Missing Out on L&D
I thought The following excerpt from my book (v3 coming in later this month) would be appropriate as we enter the budget season. Two decades ago when Ed Trolley and I started doing executive interviews in support of our training organization assessments we were sure to ask a rating question for learning and development. As time went on it became the net promoter score question. Over time, and many assessments, we continued to improve our data collection to provide a deeper understanding of the potential, and realized, value that the learning organization delivered. During this time we identified what we think was an even more powerful question.
Perceived Value Score (PVS) question:
“On a scale from “extremely impacted” [10] to “would not notice”[1], how would your business be affected if all of our L&D solutions went away?”
Startups are constantly seeking “product-market fit”. Simply defined by Marc Andreessen, founder of Netscape and leading startup investor, “Product-market fit means being in a good market with a product that can satisfy that market.” The fear of loss, captured by the PVS data, was identified as a strong indicator of startup success. Sean Ellis, founder of Growth Hackers, a community collecting actionable information on how to produce high growth for organizations, sets the bar for PMF at 40%. If forty-percent of your users aren’t rating your product/service top box then your product or organization doesn’t have it.
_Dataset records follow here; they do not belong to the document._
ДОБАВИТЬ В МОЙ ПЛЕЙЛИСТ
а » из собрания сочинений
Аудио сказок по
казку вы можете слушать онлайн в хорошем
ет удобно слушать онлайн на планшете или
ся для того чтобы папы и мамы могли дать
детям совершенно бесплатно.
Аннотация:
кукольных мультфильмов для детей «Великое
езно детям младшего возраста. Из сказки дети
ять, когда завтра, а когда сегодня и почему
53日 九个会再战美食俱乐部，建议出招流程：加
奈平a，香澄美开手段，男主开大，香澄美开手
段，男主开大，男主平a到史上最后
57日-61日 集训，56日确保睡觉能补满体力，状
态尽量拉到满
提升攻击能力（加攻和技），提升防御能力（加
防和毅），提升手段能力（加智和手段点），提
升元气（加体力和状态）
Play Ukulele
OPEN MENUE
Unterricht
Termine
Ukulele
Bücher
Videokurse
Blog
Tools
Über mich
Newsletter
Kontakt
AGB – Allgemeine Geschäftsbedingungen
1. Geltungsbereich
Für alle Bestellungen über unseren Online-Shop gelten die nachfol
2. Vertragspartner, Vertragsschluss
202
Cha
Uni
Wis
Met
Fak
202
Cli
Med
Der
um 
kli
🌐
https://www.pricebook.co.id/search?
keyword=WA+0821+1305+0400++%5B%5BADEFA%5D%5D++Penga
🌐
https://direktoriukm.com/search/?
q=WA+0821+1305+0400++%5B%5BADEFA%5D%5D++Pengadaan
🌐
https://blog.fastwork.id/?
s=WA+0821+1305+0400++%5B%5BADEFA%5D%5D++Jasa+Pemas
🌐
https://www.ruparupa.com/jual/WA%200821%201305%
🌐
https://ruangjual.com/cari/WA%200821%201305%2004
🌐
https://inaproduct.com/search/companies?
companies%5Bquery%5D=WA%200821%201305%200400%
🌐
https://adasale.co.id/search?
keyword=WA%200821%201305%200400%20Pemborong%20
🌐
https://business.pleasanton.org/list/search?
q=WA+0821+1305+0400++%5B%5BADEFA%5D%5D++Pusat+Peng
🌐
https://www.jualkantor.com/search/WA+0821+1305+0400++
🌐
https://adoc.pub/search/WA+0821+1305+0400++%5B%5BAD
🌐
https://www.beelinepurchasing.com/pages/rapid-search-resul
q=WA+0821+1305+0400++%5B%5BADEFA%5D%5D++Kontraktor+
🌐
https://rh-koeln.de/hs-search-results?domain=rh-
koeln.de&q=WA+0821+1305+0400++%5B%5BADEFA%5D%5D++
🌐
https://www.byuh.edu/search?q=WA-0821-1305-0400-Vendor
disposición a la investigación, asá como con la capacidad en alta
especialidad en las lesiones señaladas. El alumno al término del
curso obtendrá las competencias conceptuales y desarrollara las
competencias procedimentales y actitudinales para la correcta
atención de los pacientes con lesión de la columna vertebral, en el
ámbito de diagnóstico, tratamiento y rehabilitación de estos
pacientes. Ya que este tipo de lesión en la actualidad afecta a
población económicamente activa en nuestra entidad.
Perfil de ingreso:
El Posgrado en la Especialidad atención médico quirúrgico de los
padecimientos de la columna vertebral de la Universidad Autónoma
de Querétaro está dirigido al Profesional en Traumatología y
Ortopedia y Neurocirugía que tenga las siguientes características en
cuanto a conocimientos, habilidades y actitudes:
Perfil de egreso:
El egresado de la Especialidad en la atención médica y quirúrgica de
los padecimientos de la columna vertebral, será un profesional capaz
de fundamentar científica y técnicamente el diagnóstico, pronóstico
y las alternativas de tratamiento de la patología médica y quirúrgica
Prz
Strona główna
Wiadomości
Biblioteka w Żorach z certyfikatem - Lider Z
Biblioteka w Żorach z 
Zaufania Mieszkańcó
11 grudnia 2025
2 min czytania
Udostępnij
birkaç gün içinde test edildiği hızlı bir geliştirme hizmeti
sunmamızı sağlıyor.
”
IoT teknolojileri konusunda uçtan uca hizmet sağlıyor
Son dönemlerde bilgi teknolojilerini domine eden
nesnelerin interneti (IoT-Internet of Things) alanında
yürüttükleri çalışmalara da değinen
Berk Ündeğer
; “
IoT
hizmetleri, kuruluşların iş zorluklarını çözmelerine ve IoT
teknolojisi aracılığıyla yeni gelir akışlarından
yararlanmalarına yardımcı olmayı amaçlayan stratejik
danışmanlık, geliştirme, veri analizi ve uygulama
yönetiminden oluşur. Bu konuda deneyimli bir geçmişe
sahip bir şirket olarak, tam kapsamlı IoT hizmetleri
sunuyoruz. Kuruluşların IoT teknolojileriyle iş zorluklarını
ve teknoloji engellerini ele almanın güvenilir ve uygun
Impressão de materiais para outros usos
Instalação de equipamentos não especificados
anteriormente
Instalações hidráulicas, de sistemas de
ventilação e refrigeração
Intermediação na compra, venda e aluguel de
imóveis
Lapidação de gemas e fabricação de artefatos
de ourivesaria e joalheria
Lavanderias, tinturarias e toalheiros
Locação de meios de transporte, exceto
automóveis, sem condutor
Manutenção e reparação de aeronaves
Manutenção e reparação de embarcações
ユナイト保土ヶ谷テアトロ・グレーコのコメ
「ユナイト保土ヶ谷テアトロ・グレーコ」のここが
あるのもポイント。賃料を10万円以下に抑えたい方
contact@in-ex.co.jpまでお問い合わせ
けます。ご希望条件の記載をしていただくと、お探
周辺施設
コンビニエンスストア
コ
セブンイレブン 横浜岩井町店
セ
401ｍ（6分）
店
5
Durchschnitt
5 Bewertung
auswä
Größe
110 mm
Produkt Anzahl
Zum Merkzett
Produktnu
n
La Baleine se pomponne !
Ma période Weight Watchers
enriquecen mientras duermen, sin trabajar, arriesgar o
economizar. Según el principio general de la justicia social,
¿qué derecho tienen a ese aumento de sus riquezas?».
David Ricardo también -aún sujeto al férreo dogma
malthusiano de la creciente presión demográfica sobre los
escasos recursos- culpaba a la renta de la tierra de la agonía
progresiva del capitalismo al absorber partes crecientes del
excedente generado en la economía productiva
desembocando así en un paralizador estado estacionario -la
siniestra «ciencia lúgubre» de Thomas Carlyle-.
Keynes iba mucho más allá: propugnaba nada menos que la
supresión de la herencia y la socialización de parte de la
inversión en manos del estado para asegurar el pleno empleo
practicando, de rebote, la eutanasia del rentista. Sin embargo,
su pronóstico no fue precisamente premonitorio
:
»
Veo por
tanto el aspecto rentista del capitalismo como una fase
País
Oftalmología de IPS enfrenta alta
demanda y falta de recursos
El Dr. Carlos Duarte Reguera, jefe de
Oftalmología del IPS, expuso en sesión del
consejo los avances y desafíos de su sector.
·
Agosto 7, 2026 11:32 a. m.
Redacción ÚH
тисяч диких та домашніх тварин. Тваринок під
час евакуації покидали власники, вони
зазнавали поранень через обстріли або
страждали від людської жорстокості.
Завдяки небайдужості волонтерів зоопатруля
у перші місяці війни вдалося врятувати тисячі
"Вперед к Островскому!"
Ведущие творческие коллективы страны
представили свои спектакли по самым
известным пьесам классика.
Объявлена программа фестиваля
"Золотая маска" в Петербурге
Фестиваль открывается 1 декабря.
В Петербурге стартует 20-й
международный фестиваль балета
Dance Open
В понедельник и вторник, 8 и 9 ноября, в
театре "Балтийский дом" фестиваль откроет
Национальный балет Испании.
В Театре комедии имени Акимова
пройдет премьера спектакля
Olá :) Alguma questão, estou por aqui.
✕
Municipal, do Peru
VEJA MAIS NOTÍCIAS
This gauge as to how essential learning and development is perceived by business leaders can be a compelling endorsement or call-to-action. The coronavirus shock has resulted in the provision of learning changing dramatically over the last six months. What was done face-to-face is now provided virtually or not at all. New skills such as managing at a distance were needed in short order. So now perhaps the question is less about business leaders’ability to imagine a world without L&D and more about today’s reality.
What is your learning organization’s PVS?